Directions: Skip any image you find and restate the rest of the data word for word.

[Source material Boundary: Start]

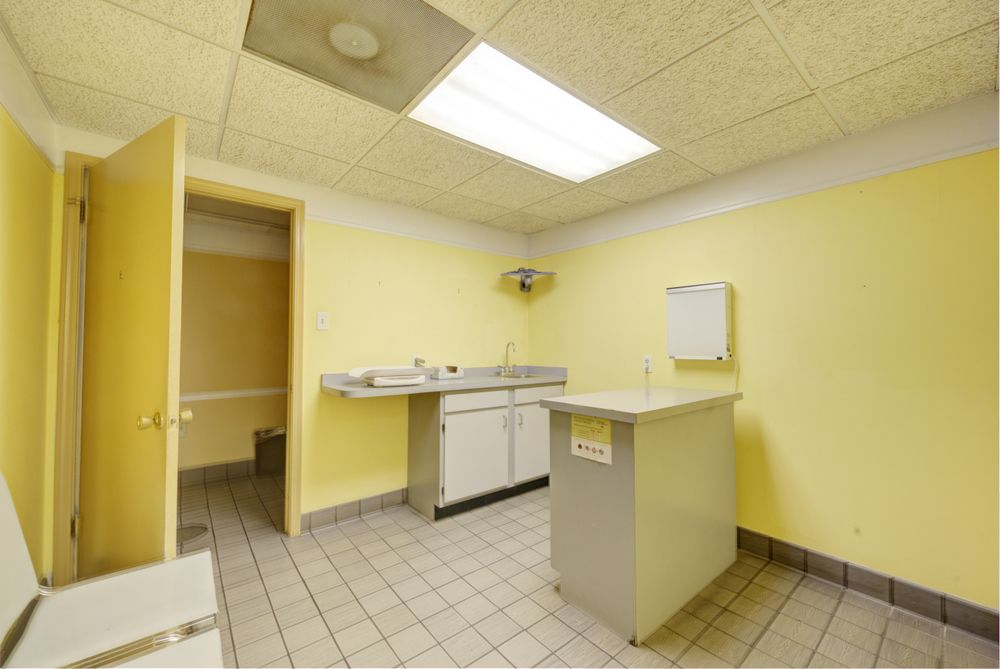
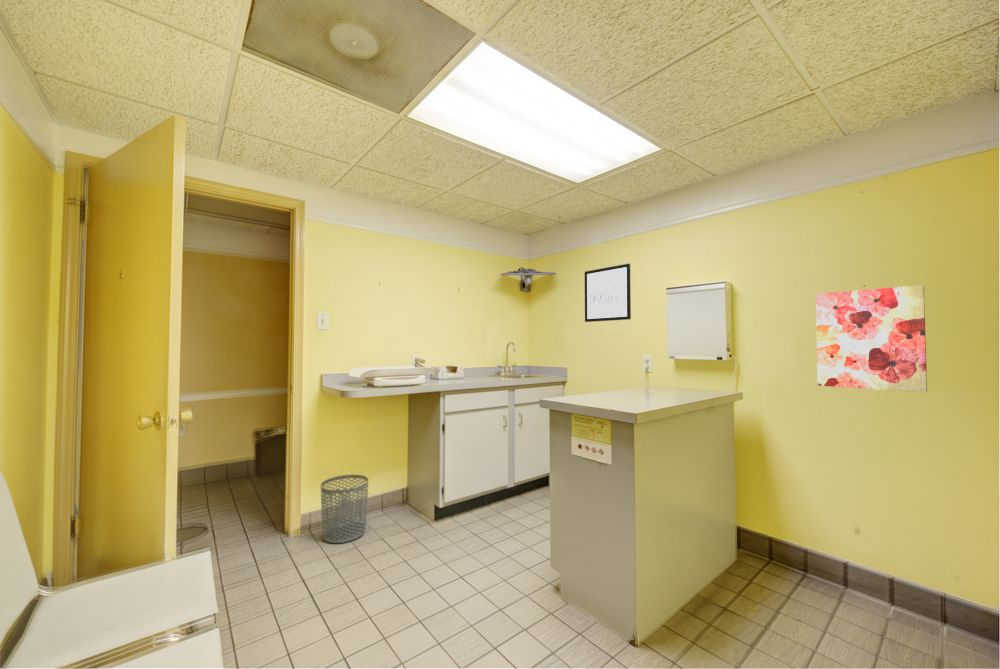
+ wall art [584,263,632,323]
+ waste bin [320,474,369,544]
+ wall art [815,284,928,393]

[Source material Boundary: End]

Written solution:
+ wall art [584,263,632,323]
+ waste bin [320,474,369,544]
+ wall art [815,284,928,393]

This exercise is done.